## PROBLEM DESCRIPTION:
Answer these questions from the Oxford timeline:
1. In what year does King Canute choose Oxford as the site of his coronation?
2. How many volumes does the Bodleian Library open with?
3. Who founds the Oxford University Botanic Garden?

## TEXT BLOCK:
• • • • •
St Michael's Tower Oxford Ca. 4,000 B.C.: A large Neolithic population resided in the area of modern Oxford, though it is not clear how large or centralized settlement was.

Ca. 2,000-700 B.C.: Modern finds of Bronze Age barrows suggest a more permanent settlement in the area.

Ca. 650 A.D.: St. Frideswide, daughter of the Mercian King Didan, is born. She dies in 735, after founding her abbey in "Ohsnafordia," now Oxford.

911: Oxford became a burh, or fortified town, intended to defend against Danish incursions.

912: The first mention of Oxford appears in the Anglo-Saxon Chronicles.

1002: St. Frideswide's Abbey is razed by local Danes, precipitating a massacre.

1009: The Danes sack Oxford in retribution for the 1002 massacre of their countrymen.

1013: Danish leader Swein Forkbeard and his armies invade Oxford.

1018: King Canute chooses Oxford as the site of his coronation.

1071: The Norman lord Robert D'Oily builds Oxford Castle.

1138: Oxford burns nearly to the ground in a huge fire.

1142: Queen Matilda is besieged in Oxford Castle by King Stephen.

1249: University College is founded.

1263: Balliol College is founded

1264: Merton College is founded.

1355: St. Scholastica Day riot results in the deaths of several students.

1490: Historian John Rous writes in his 1490 work, Historium Regum Angliae, that Oxford was originally King Mempricius' city, Caer-Memre, built on the River Thames somewhere between 1400 and 1500 BC. No modern evidence supports this theory.

1525: Cardinal Wolsey suppresses the Abbey of St. Frideswide's and founded Cardinal's College on its lands. In 1531 the college itself is suppressed, then re-founded in 1532 as King Henry VIII's College by the grasping monarch.

1542: Oxford incorporates as a city with a Lord Mayoralty form of government.

1545: Originally called "Mary," the huge bell is moved from Osney Abbey to St. Frideswide's Church, where it eventually acquires the "Great Tom" moniker it still bears today.

1546: King Henry VIII re-founds his college as Christ Church College as part of the reorganization of the Church of England, making it the cathedral of the recently created diocese of Oxford.

1555: Prelates Nicholas Ridley, Hugh Latimer and Thomas Cranmer are burned at the stakes as heretics outside Balliol College on orders of Queen Mary I.

1602: The Bodleian Library opens with 2,000 volumes. The collection grows so fast that expansions are required in 1610-1612 and 1634-1637. An additional building was built in the 1930s.

1605 Map of Oxford
1621: The Oxford University Botanic Garden, the oldest in Great Britain, is founded by Sir Henry Danvers, the First Earl of Danby.

1634: Oxford University Press receives its charter.

1642: King Charles I settles his Court at Oxford following his expulsion from London.

1646: Oxford falls to Parliamentary forces.
• • • • •
Extracted rows:
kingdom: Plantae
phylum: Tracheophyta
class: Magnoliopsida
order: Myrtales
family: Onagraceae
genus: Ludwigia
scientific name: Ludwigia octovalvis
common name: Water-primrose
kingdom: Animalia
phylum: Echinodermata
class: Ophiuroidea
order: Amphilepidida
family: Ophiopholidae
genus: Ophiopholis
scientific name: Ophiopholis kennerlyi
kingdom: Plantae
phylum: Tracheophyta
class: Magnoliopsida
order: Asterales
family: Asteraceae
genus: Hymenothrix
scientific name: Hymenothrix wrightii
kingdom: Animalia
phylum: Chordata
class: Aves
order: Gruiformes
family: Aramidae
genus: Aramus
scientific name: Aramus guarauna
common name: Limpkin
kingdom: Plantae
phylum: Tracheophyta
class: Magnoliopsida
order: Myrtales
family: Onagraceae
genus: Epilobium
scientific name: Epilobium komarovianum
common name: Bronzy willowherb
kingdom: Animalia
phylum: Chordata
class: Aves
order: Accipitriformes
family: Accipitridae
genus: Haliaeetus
• • • • •
## REPLY:
1. 1018
2. 2,000
3. Sir Henry Danvers, the First Earl of Danby